══ Extract to read
But that's not where this story is going to focus

Because the team has a lot of experience is keeping those instances up and running and that code is solid, they notice a growing challenge with the database.

Currently, they have grown to ingest over 100 million events per day. That's about eight terabytes

The challenge is that using an RDS instance maxed out on storage size, they fill that storage space every eight days.

The cost is management but adding ~$15,000 USD every eight days to the bill is something that definitely stood out

Looking at this forklifted solution across the Well-Architected Framework, we see a reasonable set of results. Reliability is high (the thing their customers care about the most). The other areas could use some improvements though

Using a fact-based feedback loop, the team knows the volume of data they are capturing and storing in Oracle just isn't tenable long term. They also know there are a host of better options available in the AWS Cloud

Changing out that Oracle RDS instances for an Amazon Aurora one is the easiest and lowest risk for this solution. It didn't take a lot of work to change the code to interact with Aurora and this change was completed in one sprint

The results were significant. An immediate savings of 49%. That's over $20,000 USD/month on usage charges, not to mention the significantly lower reservation costs!

If we re-evaluate the solution again the Well-Architected Framework, to no one's surprise cost optimization has increase significantly with this one move

The next evolution the team undertook was removing older data from the Aurora database and storing it in Amazon S3. Older data has a very different use case in this solution and the high cost of storing it in a RDBMS just doesn't make sense anymore.

On-premises, the database was essentially a sunk cost. As long as there was enough storage on the storage area network, the solution was fine. In the cloud, this was inefficient

With older data moved to S3, the team realized they could streamline the real-time data using Amazon DynamoDB. This was actually less expensive, simpler, and provided a lot more headroom for scaling

On a roll, the team migrated away from EC2 instances for compute. Analysis and batch processing is now done using AWS Fargate with only minor modifications to the codebase.
════
## Your tasks
1 > From the text about the AWS migration, quote the passage starting at "If we re-evaluate" and ending at "make sense anymore.".
2 > List, in the order they appear, the AWS services that the migration text says the team moved parts of the solution onto.
3 > Carry on the text about moving the event-processing solution onto AWS services from the point where it stops.
══ Supplied entries
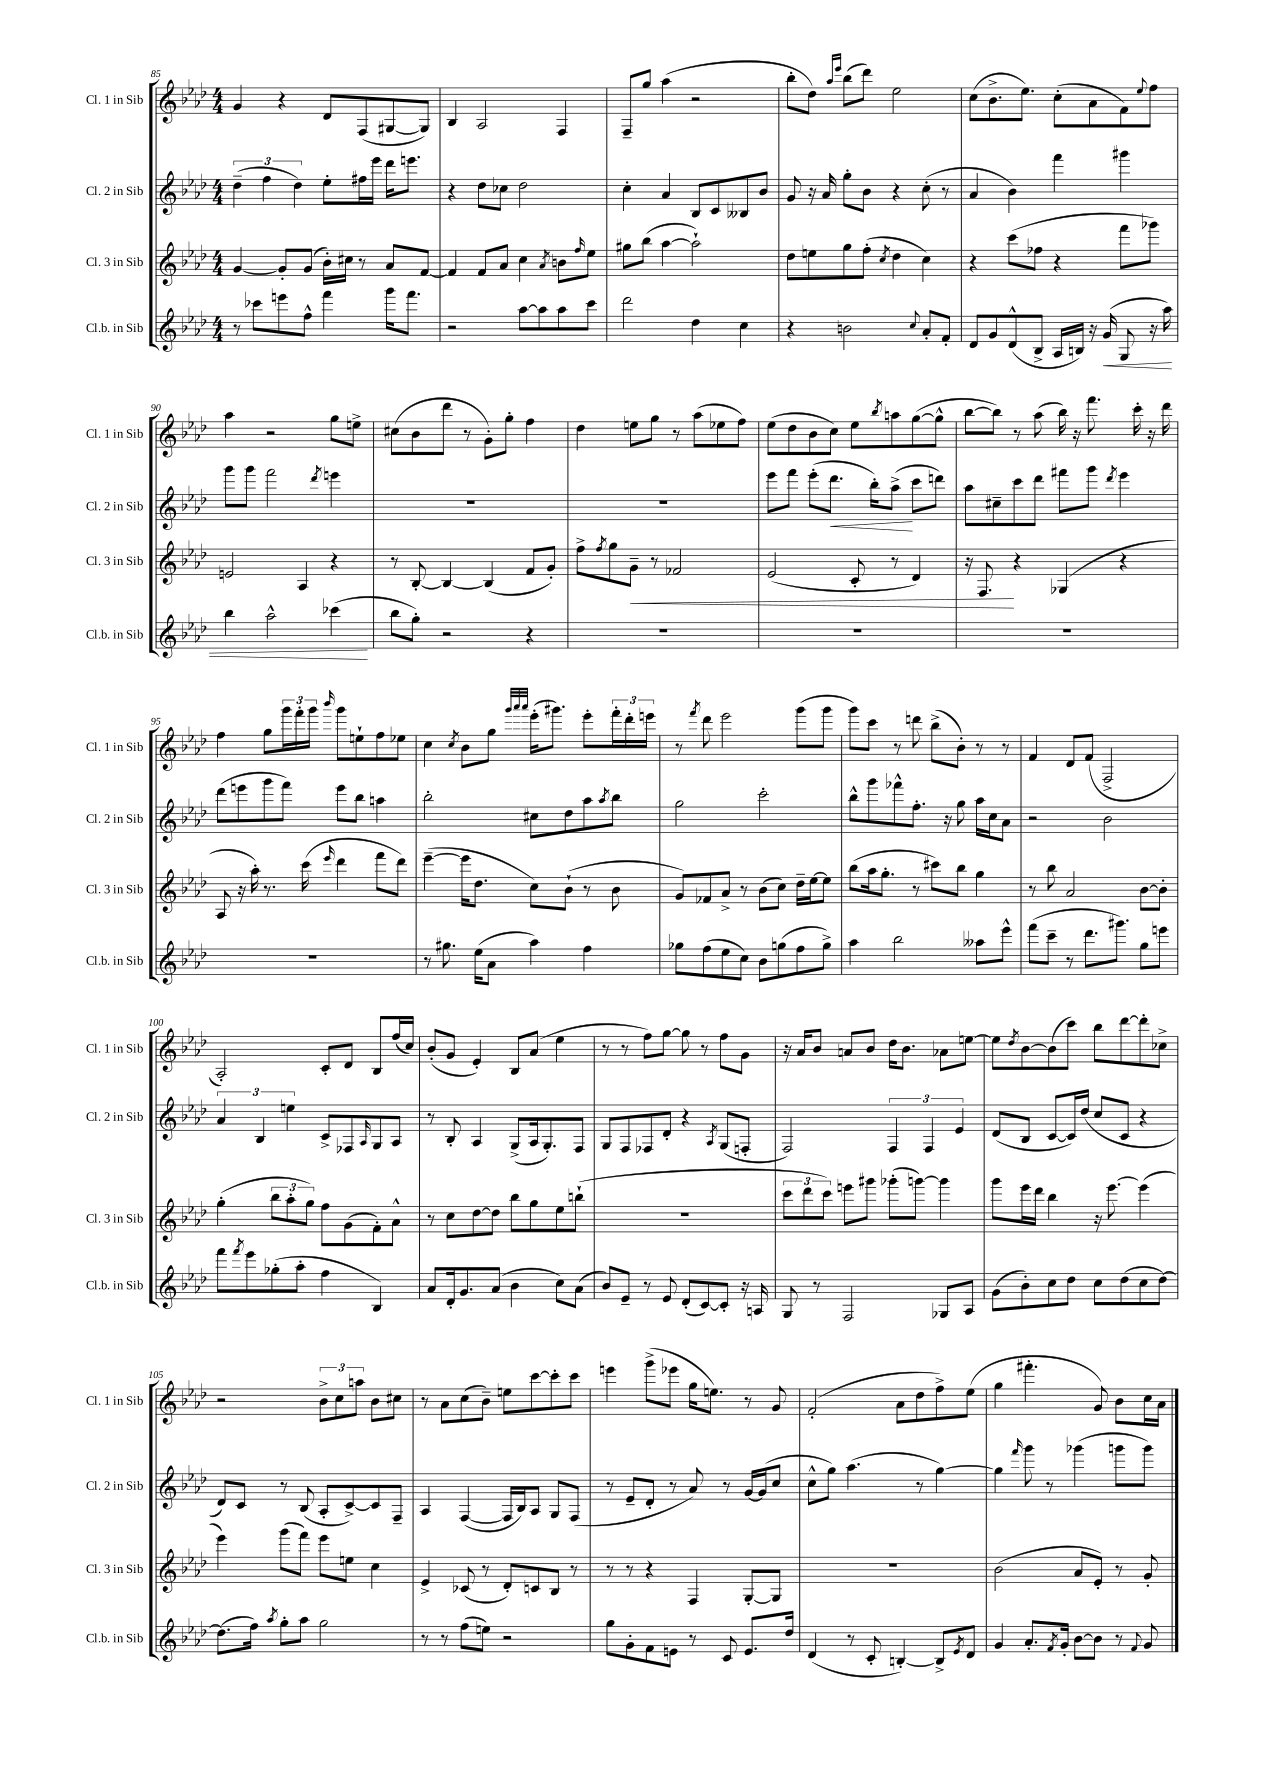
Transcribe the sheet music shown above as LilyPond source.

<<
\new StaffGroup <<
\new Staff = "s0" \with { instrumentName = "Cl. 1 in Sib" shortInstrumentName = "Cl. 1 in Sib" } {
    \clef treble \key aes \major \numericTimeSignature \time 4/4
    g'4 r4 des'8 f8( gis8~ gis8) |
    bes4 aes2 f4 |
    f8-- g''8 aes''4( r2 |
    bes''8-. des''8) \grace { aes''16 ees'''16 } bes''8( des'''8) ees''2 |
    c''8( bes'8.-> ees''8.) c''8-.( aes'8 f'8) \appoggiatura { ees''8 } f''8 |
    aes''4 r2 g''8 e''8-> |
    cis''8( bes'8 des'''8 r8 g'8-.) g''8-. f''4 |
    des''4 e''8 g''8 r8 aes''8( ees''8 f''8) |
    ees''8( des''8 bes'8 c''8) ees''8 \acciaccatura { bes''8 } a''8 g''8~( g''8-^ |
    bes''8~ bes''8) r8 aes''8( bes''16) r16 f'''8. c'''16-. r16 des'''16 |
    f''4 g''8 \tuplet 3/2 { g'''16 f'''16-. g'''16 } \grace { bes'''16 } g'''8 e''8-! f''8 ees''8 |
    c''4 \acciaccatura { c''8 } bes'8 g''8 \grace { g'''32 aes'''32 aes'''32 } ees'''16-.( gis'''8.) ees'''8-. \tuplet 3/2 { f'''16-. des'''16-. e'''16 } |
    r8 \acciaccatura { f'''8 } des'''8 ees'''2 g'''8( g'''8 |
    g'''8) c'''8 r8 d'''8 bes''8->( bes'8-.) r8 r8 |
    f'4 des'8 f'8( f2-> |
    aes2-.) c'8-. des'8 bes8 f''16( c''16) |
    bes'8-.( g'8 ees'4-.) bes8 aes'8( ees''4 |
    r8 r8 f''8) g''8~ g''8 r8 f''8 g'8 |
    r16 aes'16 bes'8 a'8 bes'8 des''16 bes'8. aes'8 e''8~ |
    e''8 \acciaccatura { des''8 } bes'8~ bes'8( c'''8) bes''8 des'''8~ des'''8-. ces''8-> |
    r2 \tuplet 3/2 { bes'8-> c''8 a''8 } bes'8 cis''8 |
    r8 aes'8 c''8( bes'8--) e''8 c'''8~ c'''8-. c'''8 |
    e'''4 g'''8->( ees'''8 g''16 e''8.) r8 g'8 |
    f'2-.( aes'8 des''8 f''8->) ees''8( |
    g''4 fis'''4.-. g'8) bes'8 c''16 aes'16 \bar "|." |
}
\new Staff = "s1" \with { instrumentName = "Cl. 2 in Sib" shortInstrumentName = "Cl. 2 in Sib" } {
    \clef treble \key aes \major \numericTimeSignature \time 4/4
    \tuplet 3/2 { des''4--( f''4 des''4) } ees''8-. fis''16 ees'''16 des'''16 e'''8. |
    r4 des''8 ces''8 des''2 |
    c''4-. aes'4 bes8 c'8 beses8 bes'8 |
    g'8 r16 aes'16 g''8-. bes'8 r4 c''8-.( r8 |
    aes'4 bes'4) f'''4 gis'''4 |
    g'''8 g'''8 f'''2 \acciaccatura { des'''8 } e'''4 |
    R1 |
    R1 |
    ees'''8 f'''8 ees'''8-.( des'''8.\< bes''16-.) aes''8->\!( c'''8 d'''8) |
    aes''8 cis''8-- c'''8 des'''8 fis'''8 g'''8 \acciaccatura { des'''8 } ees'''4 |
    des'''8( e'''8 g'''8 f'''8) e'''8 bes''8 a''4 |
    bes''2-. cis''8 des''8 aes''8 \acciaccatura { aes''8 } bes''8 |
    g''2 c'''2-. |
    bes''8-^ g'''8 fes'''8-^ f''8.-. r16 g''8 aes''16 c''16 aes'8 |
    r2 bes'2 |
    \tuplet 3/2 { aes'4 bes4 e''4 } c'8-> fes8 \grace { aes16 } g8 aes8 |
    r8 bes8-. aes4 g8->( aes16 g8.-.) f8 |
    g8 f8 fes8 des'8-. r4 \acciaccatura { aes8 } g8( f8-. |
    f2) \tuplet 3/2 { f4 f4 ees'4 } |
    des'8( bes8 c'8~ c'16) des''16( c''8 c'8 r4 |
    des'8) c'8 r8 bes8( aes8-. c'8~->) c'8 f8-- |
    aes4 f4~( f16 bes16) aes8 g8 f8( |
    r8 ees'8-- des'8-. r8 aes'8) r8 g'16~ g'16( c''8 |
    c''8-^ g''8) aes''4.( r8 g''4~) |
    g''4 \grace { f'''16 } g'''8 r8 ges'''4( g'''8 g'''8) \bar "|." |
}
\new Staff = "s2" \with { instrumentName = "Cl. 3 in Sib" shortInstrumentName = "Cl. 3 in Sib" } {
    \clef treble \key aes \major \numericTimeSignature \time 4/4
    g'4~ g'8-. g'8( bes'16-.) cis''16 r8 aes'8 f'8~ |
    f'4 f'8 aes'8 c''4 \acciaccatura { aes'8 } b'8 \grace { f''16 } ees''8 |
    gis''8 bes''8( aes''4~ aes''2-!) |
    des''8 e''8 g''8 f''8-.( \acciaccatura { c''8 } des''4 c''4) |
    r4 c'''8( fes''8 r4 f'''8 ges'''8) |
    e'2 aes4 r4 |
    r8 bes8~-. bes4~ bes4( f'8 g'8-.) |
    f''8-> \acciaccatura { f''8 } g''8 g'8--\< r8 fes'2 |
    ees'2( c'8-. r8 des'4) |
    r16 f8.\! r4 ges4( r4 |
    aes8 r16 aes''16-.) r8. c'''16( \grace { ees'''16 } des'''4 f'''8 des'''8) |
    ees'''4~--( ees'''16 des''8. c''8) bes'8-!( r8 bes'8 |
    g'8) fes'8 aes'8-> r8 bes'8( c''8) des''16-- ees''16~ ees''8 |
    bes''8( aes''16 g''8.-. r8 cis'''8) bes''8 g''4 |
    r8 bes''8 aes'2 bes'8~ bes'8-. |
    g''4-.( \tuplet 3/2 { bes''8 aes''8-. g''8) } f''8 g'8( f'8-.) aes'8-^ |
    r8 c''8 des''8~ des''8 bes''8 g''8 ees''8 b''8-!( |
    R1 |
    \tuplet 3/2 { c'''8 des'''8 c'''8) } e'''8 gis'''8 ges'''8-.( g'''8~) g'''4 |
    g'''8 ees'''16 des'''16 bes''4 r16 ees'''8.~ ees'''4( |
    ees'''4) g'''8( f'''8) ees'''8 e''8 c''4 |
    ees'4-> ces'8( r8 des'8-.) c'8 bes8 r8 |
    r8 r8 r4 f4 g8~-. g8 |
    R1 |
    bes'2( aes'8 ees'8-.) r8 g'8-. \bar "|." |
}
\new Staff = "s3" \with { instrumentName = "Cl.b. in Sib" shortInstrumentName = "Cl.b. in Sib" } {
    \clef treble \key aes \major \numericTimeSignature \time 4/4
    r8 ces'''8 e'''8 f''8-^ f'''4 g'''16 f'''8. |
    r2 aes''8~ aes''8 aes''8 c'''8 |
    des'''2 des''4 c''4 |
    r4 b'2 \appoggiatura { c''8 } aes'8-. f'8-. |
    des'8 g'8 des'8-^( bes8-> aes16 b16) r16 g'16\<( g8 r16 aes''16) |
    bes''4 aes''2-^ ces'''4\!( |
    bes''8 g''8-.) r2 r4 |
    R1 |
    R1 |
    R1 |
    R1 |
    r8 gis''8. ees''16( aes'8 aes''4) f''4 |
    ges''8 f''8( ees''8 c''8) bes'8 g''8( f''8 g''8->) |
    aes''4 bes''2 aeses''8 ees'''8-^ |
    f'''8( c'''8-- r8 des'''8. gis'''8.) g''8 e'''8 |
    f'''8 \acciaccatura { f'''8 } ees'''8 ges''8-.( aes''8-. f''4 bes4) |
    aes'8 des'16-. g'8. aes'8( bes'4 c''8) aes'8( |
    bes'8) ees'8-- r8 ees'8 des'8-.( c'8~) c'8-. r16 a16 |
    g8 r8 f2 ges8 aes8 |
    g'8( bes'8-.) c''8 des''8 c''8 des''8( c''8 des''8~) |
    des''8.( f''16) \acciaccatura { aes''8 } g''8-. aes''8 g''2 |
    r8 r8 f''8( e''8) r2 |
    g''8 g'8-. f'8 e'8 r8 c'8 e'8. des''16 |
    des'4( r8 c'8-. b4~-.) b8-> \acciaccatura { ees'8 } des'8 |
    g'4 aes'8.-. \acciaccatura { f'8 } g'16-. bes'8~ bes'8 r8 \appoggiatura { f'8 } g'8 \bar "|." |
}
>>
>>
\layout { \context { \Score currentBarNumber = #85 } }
════
══ Supplied entries
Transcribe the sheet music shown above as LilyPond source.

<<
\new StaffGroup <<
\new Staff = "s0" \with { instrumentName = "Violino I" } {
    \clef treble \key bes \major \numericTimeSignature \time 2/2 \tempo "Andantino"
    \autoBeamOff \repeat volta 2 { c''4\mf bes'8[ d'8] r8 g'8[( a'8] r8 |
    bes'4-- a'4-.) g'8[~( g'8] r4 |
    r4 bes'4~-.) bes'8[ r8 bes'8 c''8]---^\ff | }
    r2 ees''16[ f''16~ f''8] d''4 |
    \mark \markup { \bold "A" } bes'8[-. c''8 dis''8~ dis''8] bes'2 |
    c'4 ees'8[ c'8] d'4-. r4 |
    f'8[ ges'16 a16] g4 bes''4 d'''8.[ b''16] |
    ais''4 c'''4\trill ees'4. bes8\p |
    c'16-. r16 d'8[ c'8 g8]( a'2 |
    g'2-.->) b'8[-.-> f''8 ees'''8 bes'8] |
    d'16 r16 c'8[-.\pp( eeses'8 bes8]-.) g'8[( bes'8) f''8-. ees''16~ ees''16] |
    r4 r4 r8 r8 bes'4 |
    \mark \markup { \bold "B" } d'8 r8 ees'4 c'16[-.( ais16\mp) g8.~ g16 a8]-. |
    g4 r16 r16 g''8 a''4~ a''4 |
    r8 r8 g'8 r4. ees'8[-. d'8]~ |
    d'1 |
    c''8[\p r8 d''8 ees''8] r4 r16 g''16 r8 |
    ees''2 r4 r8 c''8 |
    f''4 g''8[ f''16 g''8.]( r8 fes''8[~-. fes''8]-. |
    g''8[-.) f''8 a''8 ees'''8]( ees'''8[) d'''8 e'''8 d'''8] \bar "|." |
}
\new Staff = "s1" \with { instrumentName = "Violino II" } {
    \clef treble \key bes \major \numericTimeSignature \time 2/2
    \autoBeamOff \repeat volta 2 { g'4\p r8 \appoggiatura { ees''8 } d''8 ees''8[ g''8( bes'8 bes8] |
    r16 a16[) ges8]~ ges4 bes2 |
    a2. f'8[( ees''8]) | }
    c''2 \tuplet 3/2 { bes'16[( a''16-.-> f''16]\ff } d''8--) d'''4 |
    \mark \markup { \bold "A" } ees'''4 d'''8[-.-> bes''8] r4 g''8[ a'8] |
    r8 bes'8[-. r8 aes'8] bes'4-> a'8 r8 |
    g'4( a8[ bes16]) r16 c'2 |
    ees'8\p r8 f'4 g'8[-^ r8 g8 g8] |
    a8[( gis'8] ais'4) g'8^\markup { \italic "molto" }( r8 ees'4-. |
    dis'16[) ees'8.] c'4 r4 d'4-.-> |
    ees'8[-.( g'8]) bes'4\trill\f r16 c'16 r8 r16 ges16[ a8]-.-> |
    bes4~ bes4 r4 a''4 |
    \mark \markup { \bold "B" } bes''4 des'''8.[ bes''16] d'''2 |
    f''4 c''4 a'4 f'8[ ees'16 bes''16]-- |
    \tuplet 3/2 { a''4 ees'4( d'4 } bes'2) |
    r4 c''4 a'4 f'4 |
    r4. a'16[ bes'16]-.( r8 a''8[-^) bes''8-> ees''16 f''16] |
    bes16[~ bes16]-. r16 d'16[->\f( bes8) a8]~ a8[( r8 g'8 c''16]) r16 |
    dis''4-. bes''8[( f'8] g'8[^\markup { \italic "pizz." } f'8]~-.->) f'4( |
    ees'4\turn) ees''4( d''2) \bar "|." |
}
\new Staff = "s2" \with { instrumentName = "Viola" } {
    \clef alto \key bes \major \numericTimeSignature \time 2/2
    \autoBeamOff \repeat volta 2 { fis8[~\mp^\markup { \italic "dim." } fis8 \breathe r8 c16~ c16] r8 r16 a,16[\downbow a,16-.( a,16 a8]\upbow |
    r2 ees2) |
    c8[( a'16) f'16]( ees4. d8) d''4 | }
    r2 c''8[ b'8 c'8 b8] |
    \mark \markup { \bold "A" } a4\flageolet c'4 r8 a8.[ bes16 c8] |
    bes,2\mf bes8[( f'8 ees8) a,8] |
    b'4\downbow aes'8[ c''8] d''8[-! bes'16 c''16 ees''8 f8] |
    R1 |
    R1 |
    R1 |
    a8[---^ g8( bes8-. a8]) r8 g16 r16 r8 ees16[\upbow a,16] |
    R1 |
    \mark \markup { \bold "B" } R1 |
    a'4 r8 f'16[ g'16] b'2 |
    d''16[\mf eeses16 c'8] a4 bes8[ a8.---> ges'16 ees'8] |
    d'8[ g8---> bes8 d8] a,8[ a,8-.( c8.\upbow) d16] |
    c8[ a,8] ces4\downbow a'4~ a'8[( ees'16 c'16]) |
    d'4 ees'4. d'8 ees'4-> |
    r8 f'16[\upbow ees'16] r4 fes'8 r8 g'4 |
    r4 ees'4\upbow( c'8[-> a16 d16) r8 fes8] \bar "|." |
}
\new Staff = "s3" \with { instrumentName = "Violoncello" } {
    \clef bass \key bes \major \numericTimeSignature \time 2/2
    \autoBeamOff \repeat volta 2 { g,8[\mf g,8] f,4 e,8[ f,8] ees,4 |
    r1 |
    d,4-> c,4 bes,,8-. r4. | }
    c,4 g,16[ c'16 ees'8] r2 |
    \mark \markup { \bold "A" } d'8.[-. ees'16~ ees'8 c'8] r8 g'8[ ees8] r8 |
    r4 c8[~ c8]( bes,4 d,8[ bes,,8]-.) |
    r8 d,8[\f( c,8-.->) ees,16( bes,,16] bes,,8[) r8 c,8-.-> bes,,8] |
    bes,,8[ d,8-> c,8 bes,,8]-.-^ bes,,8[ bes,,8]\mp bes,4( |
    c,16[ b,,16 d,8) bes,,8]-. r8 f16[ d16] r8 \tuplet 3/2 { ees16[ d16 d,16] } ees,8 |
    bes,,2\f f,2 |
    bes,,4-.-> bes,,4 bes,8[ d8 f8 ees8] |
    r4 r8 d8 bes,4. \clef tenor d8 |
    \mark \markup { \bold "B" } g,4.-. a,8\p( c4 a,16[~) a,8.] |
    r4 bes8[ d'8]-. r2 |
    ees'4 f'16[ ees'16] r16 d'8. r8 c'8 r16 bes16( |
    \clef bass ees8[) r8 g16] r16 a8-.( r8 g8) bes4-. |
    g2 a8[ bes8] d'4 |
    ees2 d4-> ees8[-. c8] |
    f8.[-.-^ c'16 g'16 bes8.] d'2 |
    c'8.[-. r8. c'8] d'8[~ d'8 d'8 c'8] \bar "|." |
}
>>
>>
════
## Results in order
1 >
If we re-evaluate the solution again the Well-Architected Framework, to no one's surprise cost optimization has increase significantly with this one move

The next evolution the team undertook was removing older data from the Aurora database and storing it in Amazon S3. Older data has a very different use case in this solution and the high cost of storing it in a RDBMS just doesn't make sense anymore.

2 >
Amazon Aurora
Amazon S3
Amazon DynamoDB
AWS Fargate

3 >
The real-time data is now process using AWS Lambda which is better aligned to the event style of the incoming data.

The team's tests reveal that this scales much better in response to customer demand because the batch analysis jobs no longer impact the real-time data processing and vice-versa

This also shifts the solution to align with the "Use on-demand resources wherever possible" principles. The AWS Fargate containers only run when there is an analysis job to complete. And the AWS Lambda functions are mapped 1:1 to incoming data

Finally, it also aligns with "Automate all the things" principle. The solution is now centered around various events and actions are fully automatic based on specific business criteria

Looking at the overall position of the solution, we've seen improvements in every area except reliability. It was already sky high when the team started.

The important takeaway here is that they were able to re-architect the solution to be cloud native without sacrificing any of that reliability

Takeaways

The AWS Well-Architected Framework isn't a collection of best practices. It's a series of principles that will help you build better.

It's about finding the best solution for your challenge at the time

You can practice the framework by regularly and consistently applying it's principles

Those principles are;

Use on-demand resources whenever possible
Automate all the things
Test regularly and at scale
Fact-based feedback loops
Evolve architectures
Practice, practice, practice

The framework makes it easier to dive deeper by breaking up the content across five pillars;

Just remember, take your ideas, try them, learn from them, and repeat.

That's how you can build better in the AWS Cloud.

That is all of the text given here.